1 A stable mammalian cell line (L‐α3β4) has been established which expresses the cloned rat neuronal nicotinic acetylcholine receptor (nAChR) subunits α3 and β4, which are the most abundant in autonomic ganglia. Ion channel properties of nAChRs expressed in L‐α3β4 cells were investigated by single‐channel and whole‐cell recording techniques, and compared with both rat α3β4 nAChRs expressed in Xenopus oocytes, and endogenous nicotinic receptors in rat superior cervical ganglion (SCO) neurones, using identical solutions for all cell types. 2 Acetylcholine (ACh) caused activation of single ion channel currents with a range of amplitudes. Some channels had high conductances (30–40 pS), and relatively brief lifetimes; these resembled the predominant native channel from SCG. Other channels had low conductances (20–26 pS) and long bursts of openings which were quite unlike native channels, but which were similar to channels formed by α3β4 in oocytes.
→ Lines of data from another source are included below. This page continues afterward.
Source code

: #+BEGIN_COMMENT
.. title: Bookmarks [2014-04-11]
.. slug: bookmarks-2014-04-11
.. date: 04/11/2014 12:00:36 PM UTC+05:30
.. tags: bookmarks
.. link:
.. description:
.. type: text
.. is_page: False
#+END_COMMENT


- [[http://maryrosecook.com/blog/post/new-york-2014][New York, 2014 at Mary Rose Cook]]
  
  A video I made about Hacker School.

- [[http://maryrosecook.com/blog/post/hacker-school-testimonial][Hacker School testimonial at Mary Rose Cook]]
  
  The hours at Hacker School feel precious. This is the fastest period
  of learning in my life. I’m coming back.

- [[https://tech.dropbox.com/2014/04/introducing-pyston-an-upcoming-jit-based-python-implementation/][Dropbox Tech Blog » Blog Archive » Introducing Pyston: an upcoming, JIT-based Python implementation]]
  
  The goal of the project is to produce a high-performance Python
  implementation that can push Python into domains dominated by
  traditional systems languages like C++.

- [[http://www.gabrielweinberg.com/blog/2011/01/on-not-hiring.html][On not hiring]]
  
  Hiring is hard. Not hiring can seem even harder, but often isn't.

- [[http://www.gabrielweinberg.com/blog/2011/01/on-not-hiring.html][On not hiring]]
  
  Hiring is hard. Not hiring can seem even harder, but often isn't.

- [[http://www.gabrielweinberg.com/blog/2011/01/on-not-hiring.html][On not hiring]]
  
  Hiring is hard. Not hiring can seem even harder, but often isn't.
Both types often occurred in the same patch. 3 Cytisine was about 3 times more potent than ACh (low‐concentration potency ratio) in L‐α3β4 cells, which is not dissimilar to the 5‐fold potency ratio found in both SCG and oocytes, whereas 1,1‐dimethyl‐4‐phenylpiperazinium (DMPP) was less potent than ACh in some cells (as in the oocyte), but more potent in others (as in SCG). 4 While the channels expressed in L‐α3β4 cells do not mimic exactly those expressed in rat SCG, they differ considerably from the same subunit combination expressed in oocytes. Larger conductance, SCG‐like channels were detected frequently in L‐α3β4, but were rarely, if ever, seen in oocytes injected with α3 and β4 mRNA. Our results indicate that ion channel properties such as single‐channel conductance can be influenced by the choice of heterologous expression system.